VCB is far from letter perfect.  As mush as I liked almost all of the lead actors here, Scarlet Johansson still seems just as out of place in a Woody Allen film as she did in his previous works.  Her attempts at playing up to his requisite rapid-fire comic dialogue and phobic personalities grounded SCOOP to a halt.  She seems more relaxed here in VCB, but her presence is all window dressing compared to the effectively naturalistic performance by Rebecca Hall, who she shares the screen with most of the time (Hall’s easy-going screen presence and rhythmic comic timing makes Johansson appear all the more wooden by comparison).   If anything, Allen could do better by dropping Johansson out of future pictures: she’s an improper fit to his film universe.  On a further character issue, Allen’s handling of Vicky’s fiancé falls into the trap of making him bland and puerile when compared to Juan, which is supposed to lazily make us want Vicky to dump him for the artistic Spaniard.  When will films like this realize that the more compelling choice would be to personify Doug beyond that of a clichéd-ridden doofus-loser to cheaply inspire our dislike of him? 
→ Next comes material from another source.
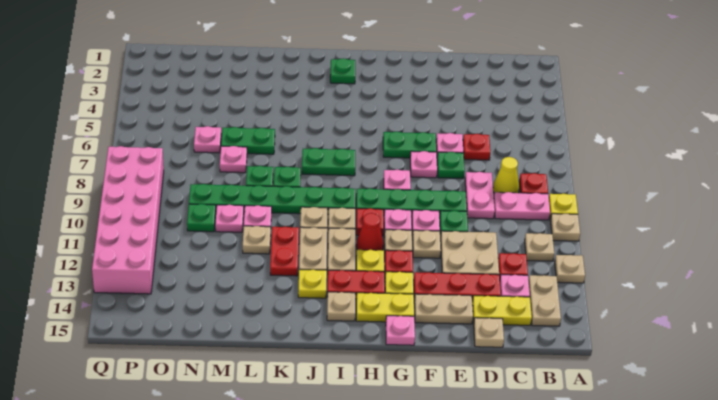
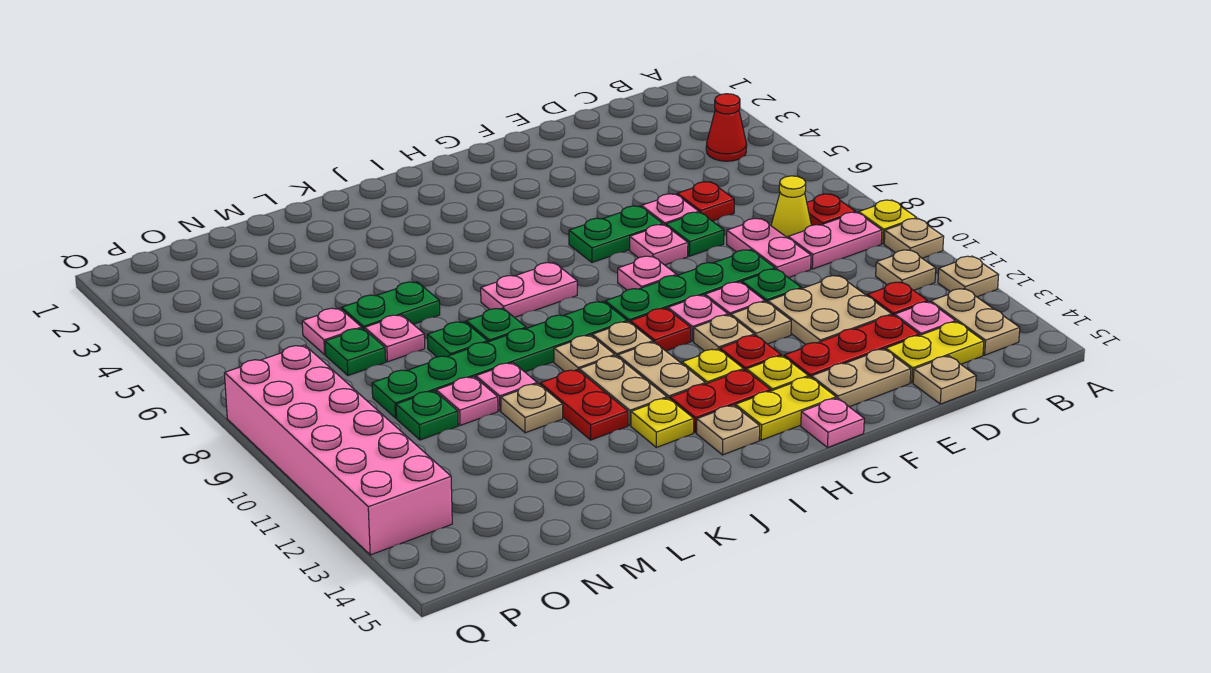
red cone H11 level 1 -> red cone B4 level 1
green plate I2 level 1 -> green plate N7 level 1
green plate I7:J7 level 1 -> pink plate I7:J7 level 1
Worst of all, VCB is almost completely undone by a teeth-gratingly unnecessary voice-over narration (done in with a flat timbered enunciation by Christopher Even Welch) that just may be one of the most needless voice-overs in recent film history.  This is the closet I’ve experienced watching a movie in a theatre with what felt like a really dry and uninspired DVD audio commentary track.  Oftentimes, voice-overs or characters breaking the cinematic fourth wall can be inspired and lively, but Allen’s exceedingly preposterous use of voice over here – which serves as nothing more than to comment on the obvious – makes VCB oftentimes frustrating to sit through.  It's Allen at his most prosaic...and perhaps lazy.

In the end, VICKY CRISTINA BARCELONA is neither the best of Woody Allen, nor is it in the dubious league of his least beguiling efforts.  Instead, the film occupies a fairly solid middle ground.  The film has abundant warmth, charm, and comic intrigue, not to mention that it paints most of the characters in eloquently realized stokes.  The performances by Bardem and especially by Cruz and the wonderful Hall steal every moment of the film, not to mention the extraordinary beauty that Allen appropriately gives to his European locales with their splendid art and architecture: this film can simply be appreciated on the level of a fetching travelogue picture.  Perhaps most important, VCB hones in on the solid staples of Allen’s repertoire, which would be the merging of comic, dramatic, and tragic impulses.  This is far from being one of Allen’s finest films, but it still emerges as an agreeably feisty, funny, compassionate, and entertaining diversion.